Visceral Leishmaniasis (Kala-Azar)
1. Definition & Synonyms
Visceral Leishmaniasis (VL), also called Kala-azar or dum-dum fever, is a systemic protozoal disease caused by the Leishmania donovani complex. Multiplication in reticulo-endothelial cells leads to fever, cachexia, hepatosplenomegaly, pancytopenia & hyper-gammaglobulinemia.
2. Epidemiology & Life Cycle
- Global hot-spots: India, Bangladesh, Sudan, South Sudan, Ethiopia, Brazil.
- Agents: L. donovani (Old World), L. infantum / chagasi (New World).
- Vector: Female sandfly (Phlebotomus, Lutzomyia).
- Reservoir:
- Indian subcontinent – humans (anthroponotic).
- Mediterranean & Latin America – dogs & wild canids (zoonotic).
- Transmission: Sandfly bite; rarely trans-placental, transfusion, needle sharing.
3. Morphology
- Promastigote (in sandfly): flagellated, infective.
- Amastigote (LD body) (in human macrophage): 2–4 µm oval body with nucleus & kinetoplast.
4. Pathogenesis & Immunity
- Parasite survives in macrophage by blocking oxidative burst (LPG, gp63).
- Spreads to spleen, liver, bone marrow → RE-cell hyperplasia.
- Immunosuppression: ↓ IL-2, IFN-γ; ↑ IL-10 → anergy to leishmanin skin test.
- Post-cure immunity is lifelong; HIV co-infection increases relapse risk.
5. Clinical Features
| Incubation | 2–6 months (range 10 days – 2 years) |
|---|---|
| Systemic |
|
| Laboratory |
|
5.1 Complications
- Secondary bacterial infections (pneumonia, TB).
- Hemorrhage (epistaxis, GIT).
- Post-kala-azar dermal leishmaniasis (PKDL): hypopigmented macules → nodules/plaques 6-36 months after cure.
6. Diagnosis
A. Parasitological (gold standard)
- Splenic / bone-marrow / lymph-node aspirate – Giemsa stain shows LD bodies.
- Culture (NNN medium) or qPCR (species identification & quantitation).
B. Serological (field screening)
| Test | Sensitivity | Remarks |
|---|---|---|
| rK39 Rapid test (dipstick) | ~97 % | Point-of-care, no cold chain |
| DAT | 95 % | Field lab friendly |
| ELISA / IFAT | 90–100 % | Good for surveillance |
C. Molecular
- qPCR on blood/buffy-coat – >95 % sensitive, useful for monitoring.

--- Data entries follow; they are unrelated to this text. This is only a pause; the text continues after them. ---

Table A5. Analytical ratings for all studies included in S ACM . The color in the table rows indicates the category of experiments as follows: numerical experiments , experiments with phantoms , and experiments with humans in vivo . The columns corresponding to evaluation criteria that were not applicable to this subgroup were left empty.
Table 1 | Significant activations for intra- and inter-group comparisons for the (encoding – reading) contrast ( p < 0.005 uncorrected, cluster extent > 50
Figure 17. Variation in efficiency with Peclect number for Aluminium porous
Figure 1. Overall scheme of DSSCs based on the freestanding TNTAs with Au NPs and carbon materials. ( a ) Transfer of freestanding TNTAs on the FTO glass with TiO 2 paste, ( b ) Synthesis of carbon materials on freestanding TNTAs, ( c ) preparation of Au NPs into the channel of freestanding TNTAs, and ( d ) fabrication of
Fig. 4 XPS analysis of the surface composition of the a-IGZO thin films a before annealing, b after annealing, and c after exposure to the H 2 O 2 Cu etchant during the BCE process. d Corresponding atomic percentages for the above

D. Leishmanin (Montenegro) skin test
- Negative during active disease, positive 6–8 weeks after cure.
7. Treatment
| Drug | Dose & Duration | Region / Notes | Side-effects |
|---|---|---|---|
| Liposomal Amphotericin B (LAMB) | 3–5 mg/kg/day × 5–10 days (total 20 mg/kg) | First-line India, Europe, USA | Infusion reactions, nephrotoxicity |
| Sodium Stibogluconate (SSG) | 20 mg Sb⁵⁺/kg/day IM/IV × 28–30 days | East Africa, Nepal | Pancreatitis, cardiotoxicity |
| Miltefosine (oral) | 2.5 mg/kg/day (max 100 mg) × 28 days | India, Bangladesh, Nepal | Teratogenic, GI upset |
| Paromomycin (IM) | 15 mg/kg/day × 21 days | Africa combination therapy | Ototoxicity, nephrotoxicity |
| Pentamidine | 4 mg/kg every other day × 8–10 doses | Second-line South America | Diabetes, cardiotoxicity |
Special situations
- HIV co-infection: LAMB 40 mg/kg total + monthly secondary prophylaxis.
- Pregnancy: LAMB safest; avoid miltefosine & SSG.
- PKDL: miltefosine 12 weeks or LAMB 20 mg/kg.
8. Prevention & Control
- Early case detection & complete treatment.
- Vector control: long-lasting insecticidal nets, indoor residual spraying.
- Canine reservoir management (collars, testing, culling).
- Surveillance for PKDL.
- No licensed vaccine yet.
9. Prognosis
- Untreated mortality >90 %.
- With therapy: >95 % cure if no resistance.
10. High-Yield Exam Points
- Fever + splenomegaly + pancytopenia = think VL.
- Diagnostic smear: LD body inside macrophage.
- Best field test: rK39 dipstick.
- Drug of choice India: single-dose LAMB 10 mg/kg.
- Pregnancy safe: Liposomal Amphotericin B.
References: WHO 2022 VL guidelines, CDC Yellow Book, StatPearls, NIH review articles.